En face du marché couvert, la galerie d’art contemporain Public Service Gallery a investi les locaux d’une ancienne banque, tandis que la brasserie Astoria, dernier établissement du chef étoilé Björn Frantzén, a pris ses marques en 2021 dans un ancien cinéma datant de 1870. La carte fusionne gastronomie et glamour : crudo de flétan au caviar et pizza aux œufs de corégone blanc (un poisson d’eau douce nordique) zébrée de crème de citron. À Östermalm toujours, la Brasserie Godot propose d’impeccables cocktails et une cuisine francophile parfaitement maîtrisée.
Södermalm, le quartier qui incarne le nouveau chic suédois
Au sud de Gamla Stan, la vieille ville, Södermalm est le Brooklyn de Stockholm. C’est là que vivent la plupart des créatifs. Comme le designer Fredrik Paulsen, qui a dessiné une des chaises best-sellers de Vaarnii, la 001, ainsi que la Chair One en aluminium recyclé, déclinée dans un joyeux mix de couleurs pour sa propre marque, la bien nommée Joy Objects.

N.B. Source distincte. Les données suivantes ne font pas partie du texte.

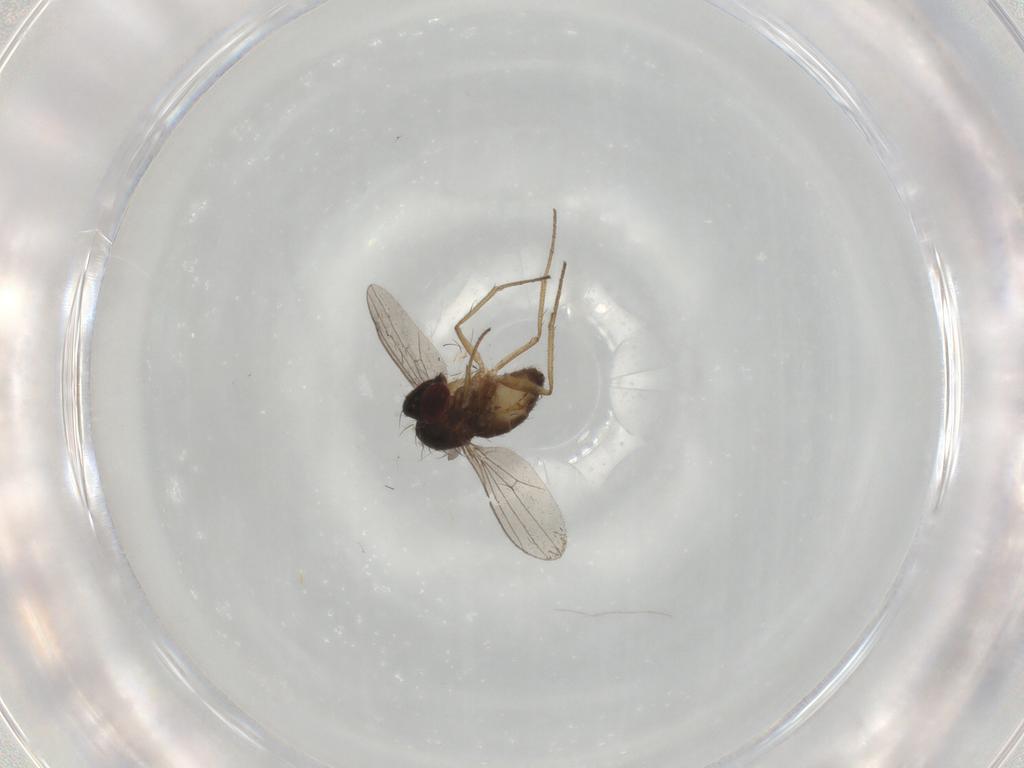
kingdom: Animalia
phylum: Arthropoda
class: Insecta
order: Diptera
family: Dolichopodidae
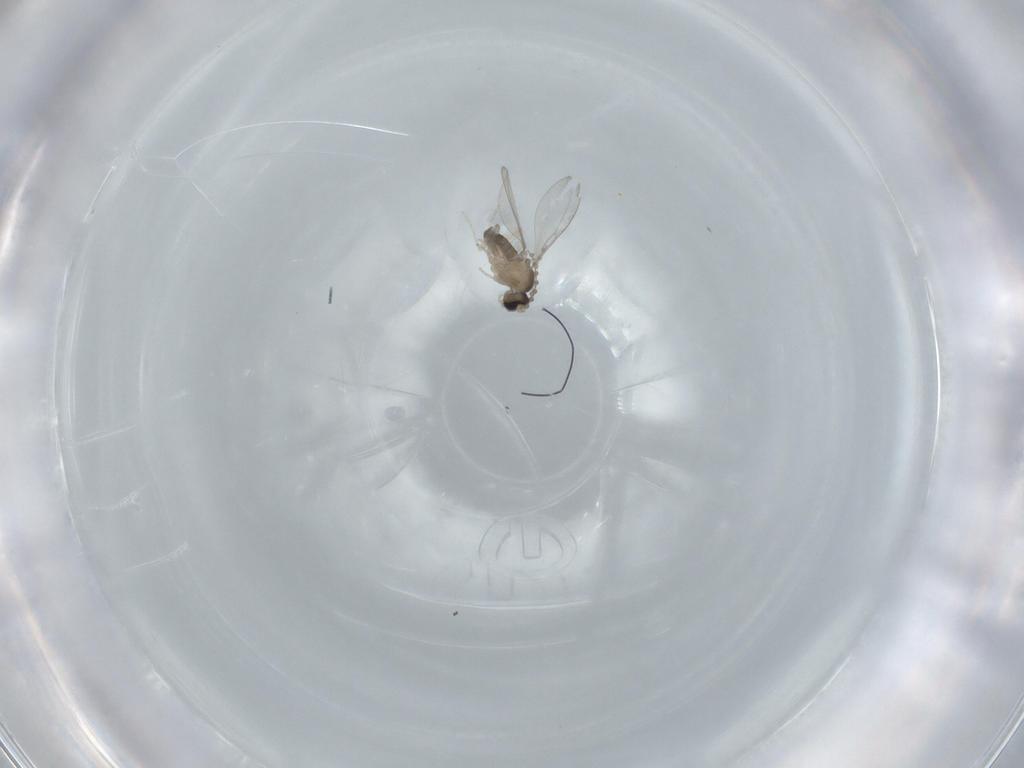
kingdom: Animalia
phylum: Arthropoda
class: Insecta
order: Diptera
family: Cecidomyiidae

        «Le quartier de Södermalm, notamment la partie proche d’Hornstull, où je vis, offre un large spectre de courants architecturaux : fin du XIXᵉ siècle, début XXᵉ, fonctionnalisme, milieu de siècle, post-modernisme, brutalisme…», s’enthousiasme cet adepte de la diversité. En phase de gentrification avancée, «Söder», comme tout le monde l’appelle ici, concentre bien entendu nombre de cafés, de boutiques de vêtements de seconde main et de vinyles, ainsi que des librairies pointues.
Idem pour les bars à vins nature et les restaurants cool dirigés par des chefs travaillant des ingrédients sourcés en circuit court et croisant les influences méditerranéennes et françaises avec les piliers de la nouvelle gastronomie suédoise. Tout au sud, l’ancien quartier des abattoirs fait l’objet d’un vaste projet immobilier, future extension de la ligne de métro incluse. Le Hus 26 est d’ores et déjà un nouveau hub gastronomique, plébiscité à juste titre avec les restaurants Solen, Hosoi, Bar Montan (inoubliables pansotti aux chanterelles, ricotta et huile de cédrat…).
        La créativité non formatée se lit ici aussi bien dans les assiettes que dans l’aménagement intérieur. Il en résulte non pas un décor, mais plutôt des atmosphères.